Explain the method to measure the internal resistance of a cell using a potentiometer.

(N/A) To measure the internal resistance $(r)$ of a cell $(\varepsilon)$,a potentiometer circuit is set up as shown in the figure.
The primary circuit consists of a battery $(B)$,a variable resistor $(R)$,and a key $(K_1)$ connected in series with the potentiometer wire $AC$.
The cell $(\varepsilon)$ whose internal resistance $(r)$ is to be measured is connected in parallel with a resistance box $(R_{ext})$ and a key $(K_2)$. The positive terminal of the cell is connected to point $A$,and the negative terminal is connected to a galvanometer $(G)$,which is then connected to a jockey.
$1$. With key $K_2$ open,the cell $(\varepsilon)$ is in an open circuit. The null point $N_1$ is found on the wire $AC$ such that the galvanometer shows zero deflection. Let the balancing length be $AN_1 = l_1$. Since the cell is in an open circuit,the potential difference across it is equal to its $EMF$ $(\varepsilon)$.

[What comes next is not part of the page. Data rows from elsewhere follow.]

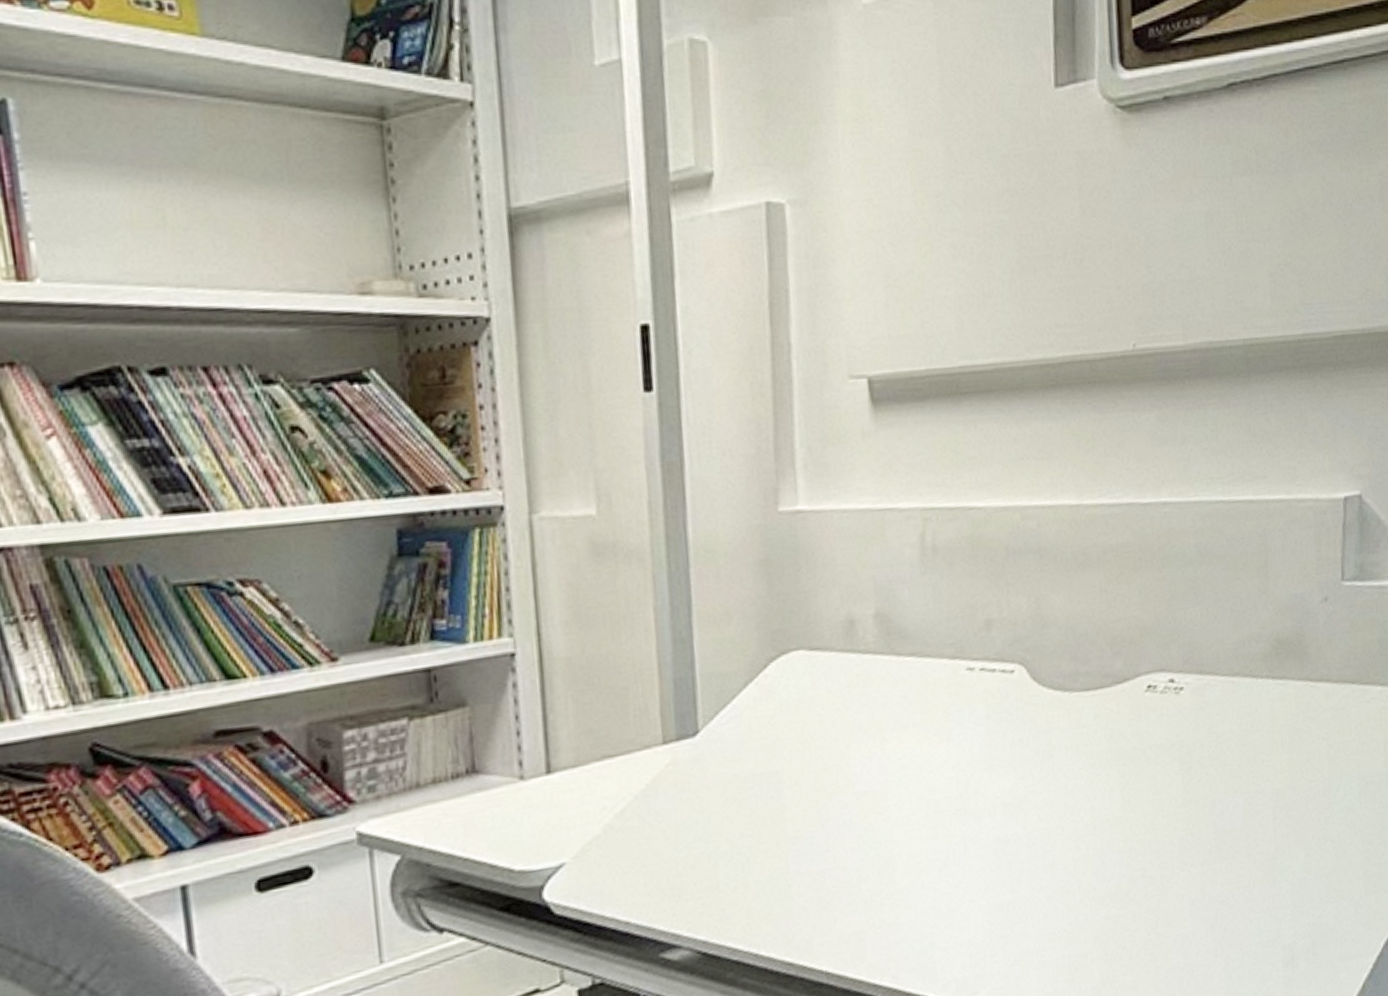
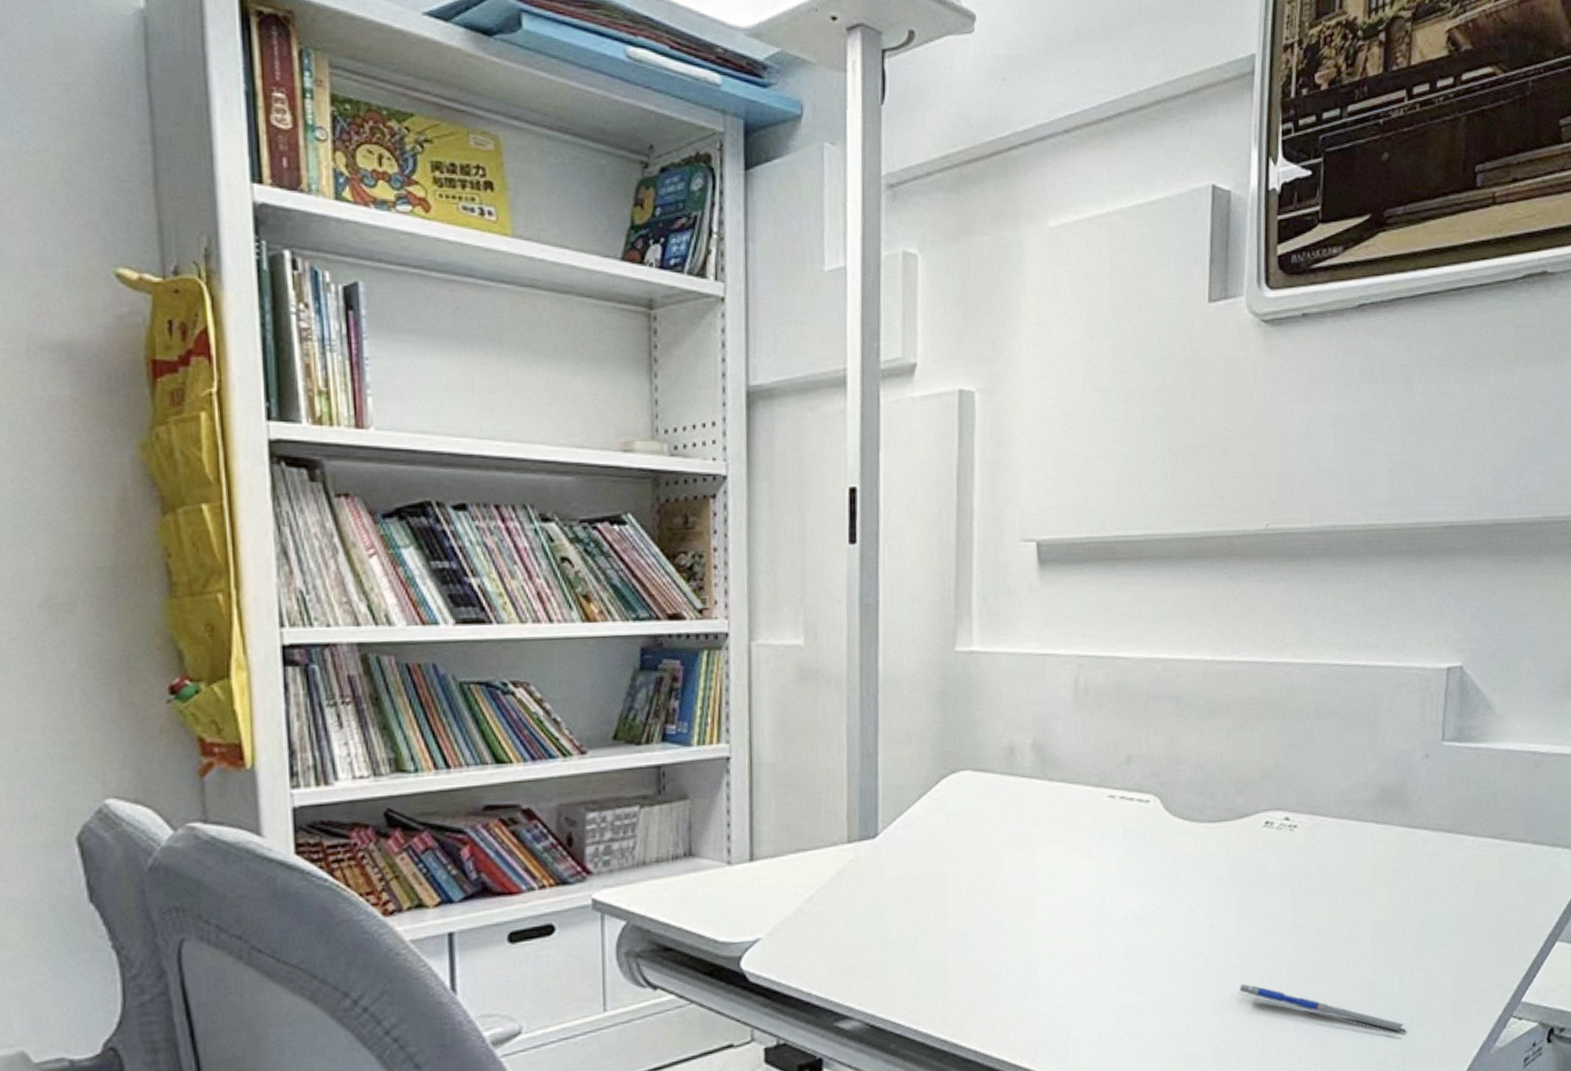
pen: none [1125,871,1316,914] -> present [1238,984,1407,1034]

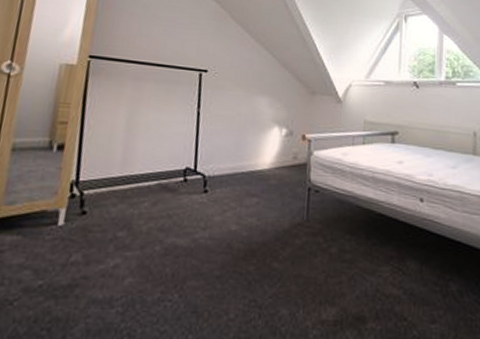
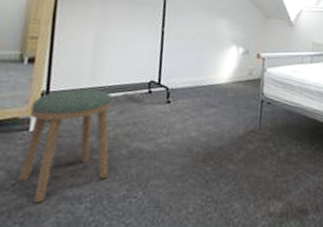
stool: none [47,177,145,307] -> present [19,88,112,203]

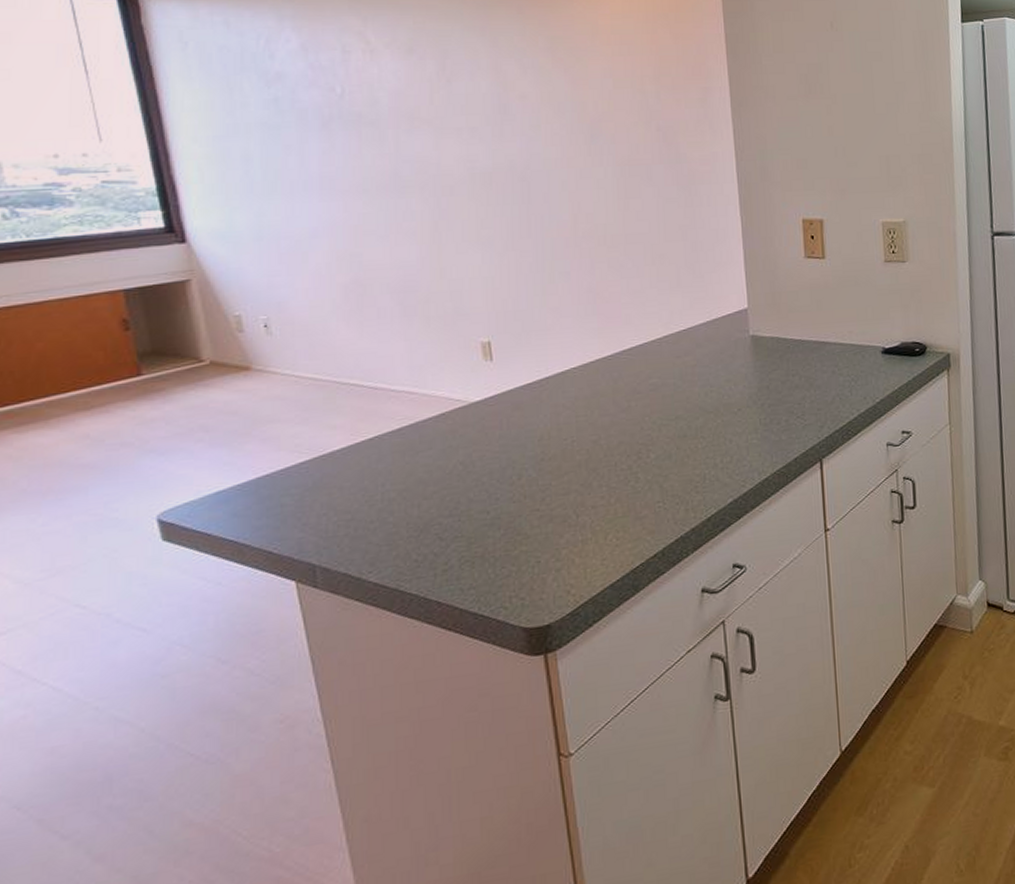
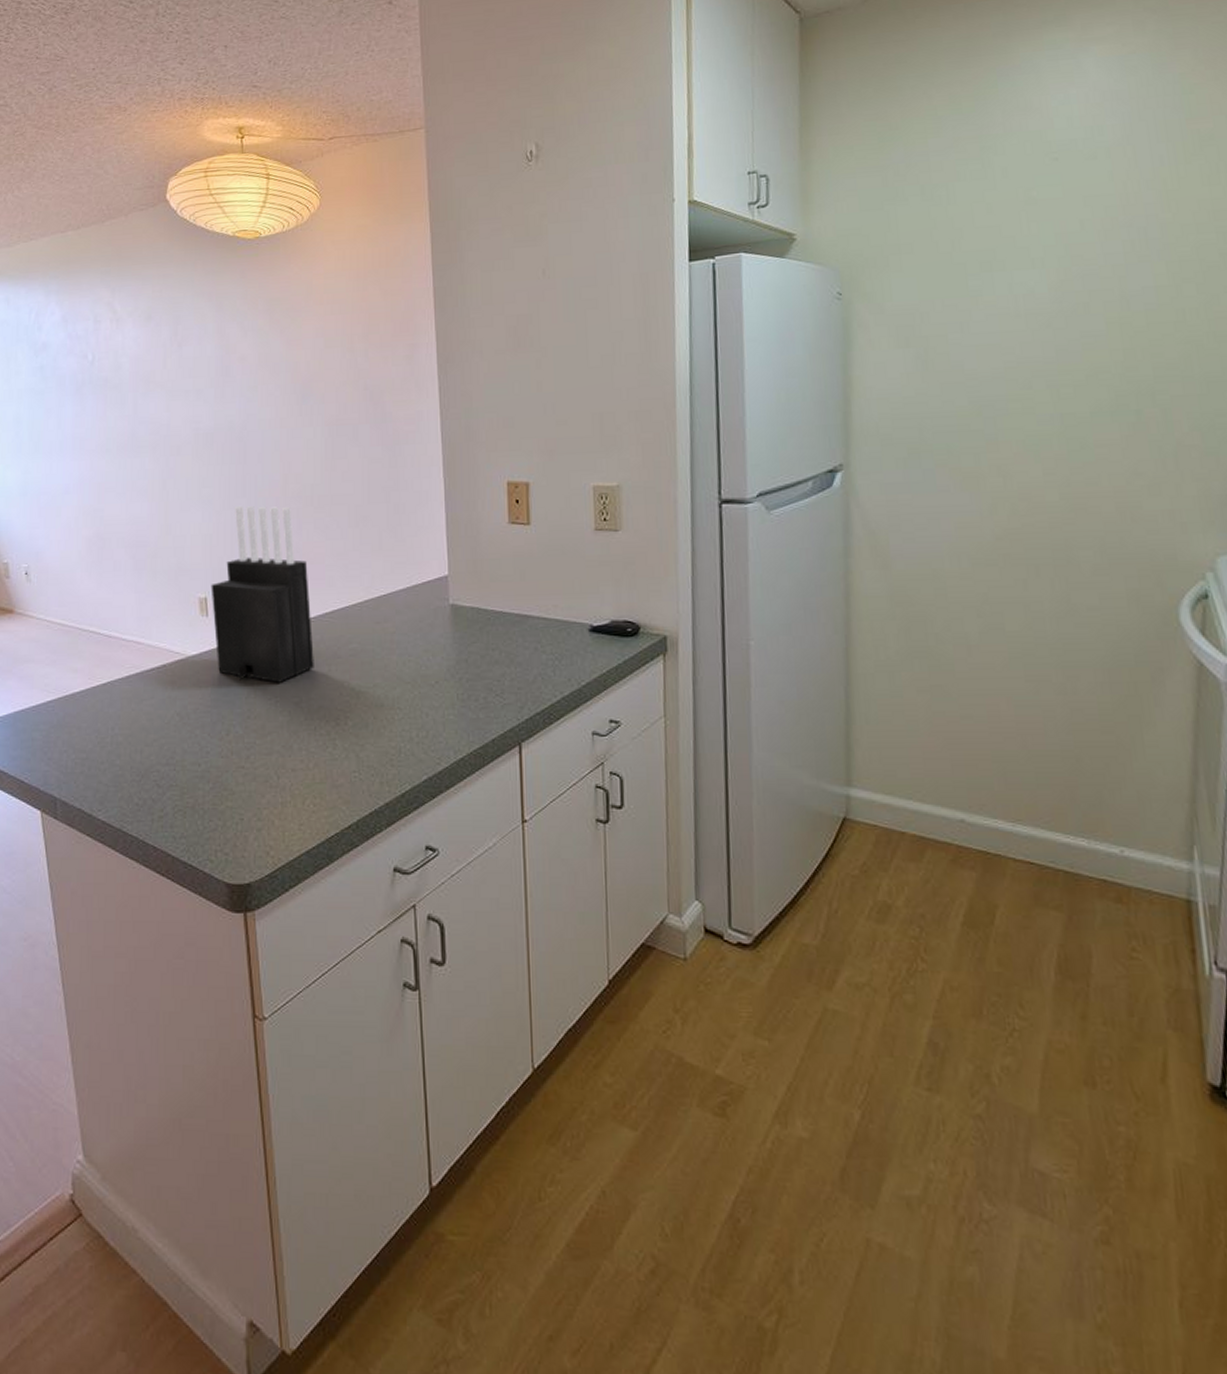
knife block: none [494,246,613,424] -> present [210,505,314,683]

$\varepsilon = \phi l_1$ ... $(1)$,where $\phi$ is the potential gradient along the wire.
$2$. Now,close the key $K_2$ so that a current flows through the resistance box $(R_{ext})$ and the cell. The null point $N_2$ is found on the wire $AC$. Let the balancing length be $AN_2 = l_2$. In this condition,the potential difference across the cell is equal to its terminal voltage $(V)$.
$V = \phi l_2$ ... $(2)$.
Dividing equation $(1)$ by $(2)$,we get:
$\frac{\varepsilon}{V} = \frac{l_1}{l_2}$
We know that for a cell,$\varepsilon = I(R_{ext} + r)$ and $V = IR_{ext}$,so $\frac{\varepsilon}{V} = \frac{R_{ext} + r}{R_{ext}} = 1 + \frac{r}{R_{ext}}$.
Equating the two expressions for $\frac{\varepsilon}{V}$:
$1 + \frac{r}{R_{ext}} = \frac{l_1}{l_2}$
$\frac{r}{R_{ext}} = \frac{l_1}{l_2} - 1 = \frac{l_1 - l_2}{l_2}$
$r = R_{ext} \left( \frac{l_1 - l_2}{l_2} \right)$